The good news is that over the past 20 years, since the failure of the post-colonial system, Africa has been building the foundations on which green economies can be built. In the five years since the darkest days of the financial crisis Africa’s leaders have been expanding their green economies and calling for more green investment. The African Development Bank, the continent’s main triple-A-rated institution, is behind this drive. Africa’s Consensus Statement to the UN’s Rio+20 ‘Earth Summit’ in June 2012 confirmed the need to go green by calling on the international community ‘to put an international investment strategy into place to facilitate [Africa’s] transition towards a green economy.’

This call represents an opportunity for Africa. Instead of waiting for the international community, preoccupied as it is with multiple crises, to deliver a meaningful green investment strategy on time, Africa, as the new growth engine full of ‘dynamism and innovation’, is in a unique position to propose its own. Its green growth potential is colossal and within reach.

The first step towards such an investment strategy could be a green stimulus for Africa from the international community, a new kind of Green New Deal, not to rescue the continent but to ensure that it progresses on the green path to sustainability in ways that will help rebalance the global economy.

Three essential and interconnected areas need to be studied for a green stimulus to be effective in Africa, each of which were major themes of Rio+20: institutional frameworks, green accounting and sustainable development goals. For each of these Africa has distinct advantages.

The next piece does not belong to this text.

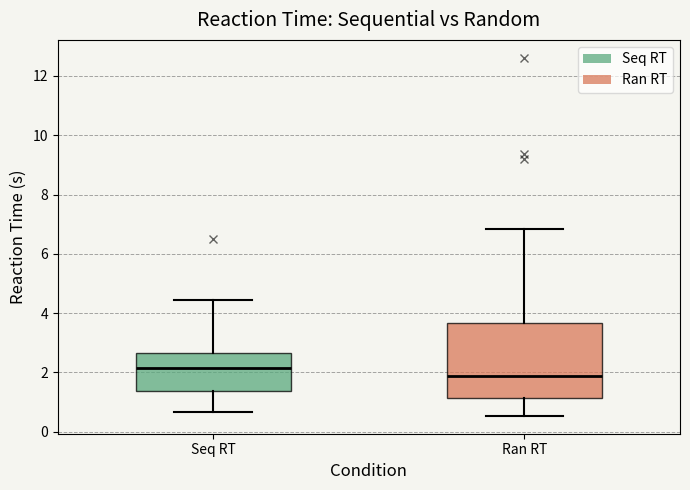

Reading left to right, read every box against the y-axis: the position of its median line, the range the box covers, and the ends of its whiskers. The values are not printed on the chart, so give them approximately, as read against the axis.

Seq RT: median 2.2, box 1.4 to 2.6, whiskers 0.6 to 4.4
Ran RT: median 1.8, box 1.2 to 3.6, whiskers 0.6 to 6.8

The institutions inherited by Africans at independence were hopelessly inadequate for sustainable development in the world’s most challenging continent. Although considerable reforms have been made over the past 20 years, much more can be done. Africa’s Least Developed status, including its least developed institutions, is now Africa’s greatest advantage in creating new frameworks for the 21st century.

It is now clear that gross domestic product (GDP) as the world’s main measure of economic performance tells us nothing about sustainability. In the past 20 years great progress has been made on green accounting, or green GDP. Africa’s natural wealth and underdeveloped brown economy are other advantages in developing new systems. Now is the time to experiment with green accounting in Africa before the brown economy becomes more entrenched.

The African politicians’ mantra ‘development at all costs’ is no longer valid. Africa’s development goals must be sustainable. The Sustainable Development Goals (SDGs) which are due to replace the MDGs in 2015 are another group of powerful tools for establishing green economies that can lead to sustainability. Against terrible odds, since 2000 Africa’s success in the MDGs gives it a huge advantage in influencing the framework of the SDGs. 

Africa's most fundamental problem is systemic. Reforming institutions, developing green accounting and having sustainable development goals are three essential steps towards adapting the system to suit Africa's unique challenges. 

Concerns for Africa come not only from western observers like Richard Walker. At the World Economic Forum Africa 2012 held in Addis Ababa, a senior Chinese official warned Africans: "Do not necessarily do what we did". Policies of "sheer economic growth" should be avoided, he said. "We now suffer pollution and an unequal distribution of wealth and opportunities...You have a clean sheet of paper here. Try to write something beautiful." 

Over the past 20 years the first chapter of ‘something beautiful’ in Africa has been written. It could be called Africa and the Green Economy. The next chapter can now be written. Everything is ready. As Wangari Maathai, one of Africa’s great green pioneers often said: ‘We know what to do: why don’t we do it?’